# Problem statement
If a line in the data below contains the word "tail", copy it out.

[[ Data to examine, beginning ]]

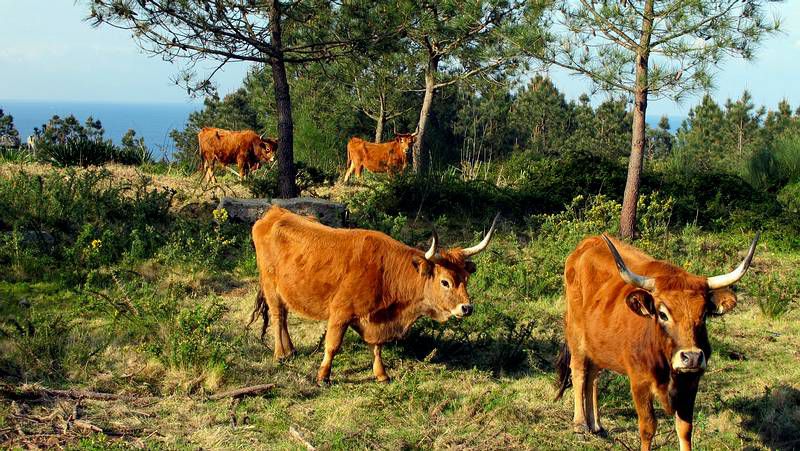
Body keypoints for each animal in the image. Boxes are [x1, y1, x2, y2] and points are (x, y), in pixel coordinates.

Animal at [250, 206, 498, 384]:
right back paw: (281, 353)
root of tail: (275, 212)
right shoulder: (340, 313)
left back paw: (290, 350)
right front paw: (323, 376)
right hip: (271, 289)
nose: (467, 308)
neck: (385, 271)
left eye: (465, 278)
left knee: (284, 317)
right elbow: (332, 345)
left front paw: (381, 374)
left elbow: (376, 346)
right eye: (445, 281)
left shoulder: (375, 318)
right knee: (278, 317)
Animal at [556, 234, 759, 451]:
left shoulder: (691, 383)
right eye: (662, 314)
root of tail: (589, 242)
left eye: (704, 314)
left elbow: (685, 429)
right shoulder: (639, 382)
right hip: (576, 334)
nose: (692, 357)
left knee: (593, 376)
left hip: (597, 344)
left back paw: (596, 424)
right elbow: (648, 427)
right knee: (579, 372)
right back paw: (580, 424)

[[ Data to examine, end ]]
[[ Data to examine, beginning ]]

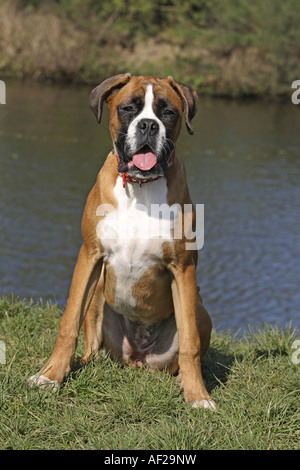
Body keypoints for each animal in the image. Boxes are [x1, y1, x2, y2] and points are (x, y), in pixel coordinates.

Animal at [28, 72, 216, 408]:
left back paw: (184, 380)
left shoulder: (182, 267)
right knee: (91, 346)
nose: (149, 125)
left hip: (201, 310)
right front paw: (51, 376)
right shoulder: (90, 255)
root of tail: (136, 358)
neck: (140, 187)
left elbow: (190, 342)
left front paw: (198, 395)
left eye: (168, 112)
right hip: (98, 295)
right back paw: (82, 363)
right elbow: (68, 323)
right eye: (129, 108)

[[ Data to examine, end ]]
[[ Data to examine, beginning ]]

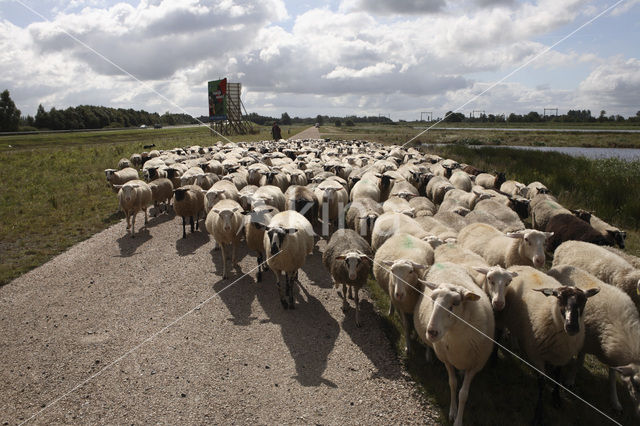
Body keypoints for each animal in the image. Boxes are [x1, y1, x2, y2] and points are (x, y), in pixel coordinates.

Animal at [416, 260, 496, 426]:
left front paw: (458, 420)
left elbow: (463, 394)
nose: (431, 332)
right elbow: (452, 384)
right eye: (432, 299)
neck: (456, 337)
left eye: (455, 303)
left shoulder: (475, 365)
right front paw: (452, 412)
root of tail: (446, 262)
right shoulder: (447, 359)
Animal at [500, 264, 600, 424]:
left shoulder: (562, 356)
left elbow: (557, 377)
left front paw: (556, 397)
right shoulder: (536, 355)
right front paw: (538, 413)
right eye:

[[ Data to examine, end ]]

# Your response
root of tail: (275, 212)
root of tail: (589, 242)
root of tail: (136, 358)
root of tail: (446, 262)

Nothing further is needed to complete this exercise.